Commonplace Book

John Locke

Wikipedia

2017-02-01

“Commonplace books (or commonplaces) are a way to compile knowledge, usually by writing information into books. Such books are essentially scrapbooks filled with items of every kind: recipes, quotes, letters, poems, tables of weights and measures, proverbs, prayers, legal formulas. ‘Commonplace’ is a translation of the Latin term locus communis (from Greek tópos koinós) which means ‘a theme or argument of general application,’ such as a statement of proverbial wisdom.”

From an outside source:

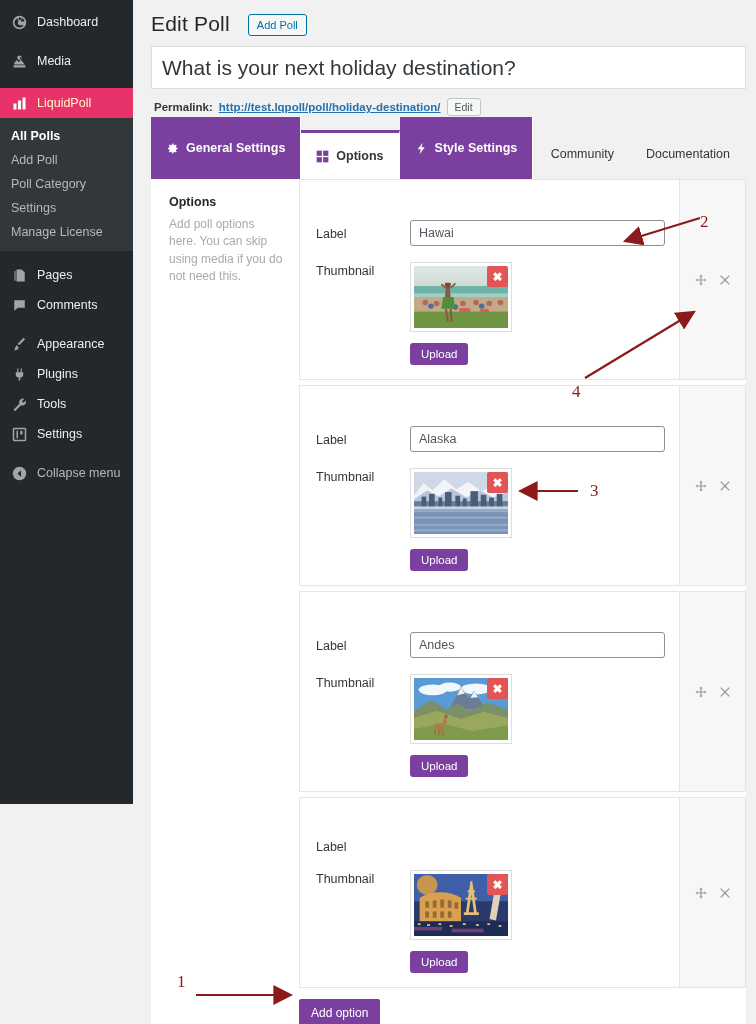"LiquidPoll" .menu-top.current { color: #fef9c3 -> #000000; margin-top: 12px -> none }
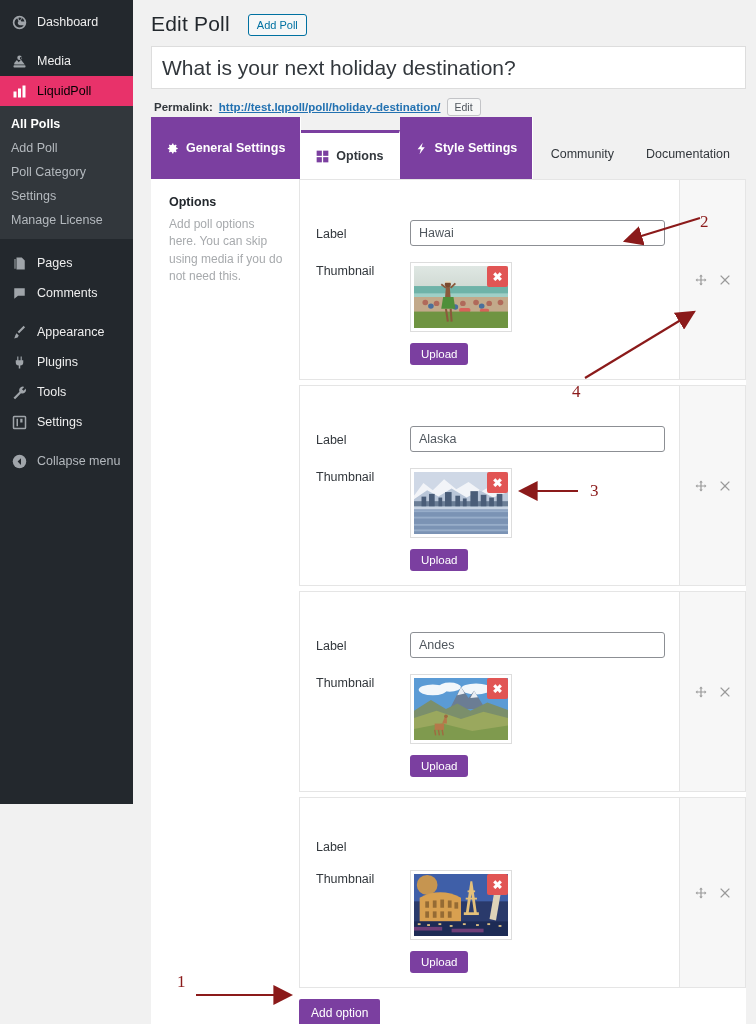"All Polls" .submenu a { text-align: none -> center }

“In 1685 the English Enlightenment philosopher John Locke wrote a treatise in French on commonplace books, translated into English in 1706 as A New Method of Making Common-Place-Books, ‘in which techniques for entering proverbs, quotations, ideas, speeches were formulated.’ Locke gave specific advice on how to arrange material by subject and category, using such key topics as love, politics, or religion. Following the publication of his work, publishers often printed empty commonplace books with space for headings and indices to be filled in by their users. An example is ‘Bell’s Common-Place Book, Formed generally upon the Principles Recommended and Practised by Mr Locke’ which was published by John Bell almost a century after Locke’s treatise. A copy of this blank commonplace was used by Erasmus Darwin from 1776 to 1787, and it was later used by Charles Darwin who called it ‘the great book’ when composing his grandfather’s biography.”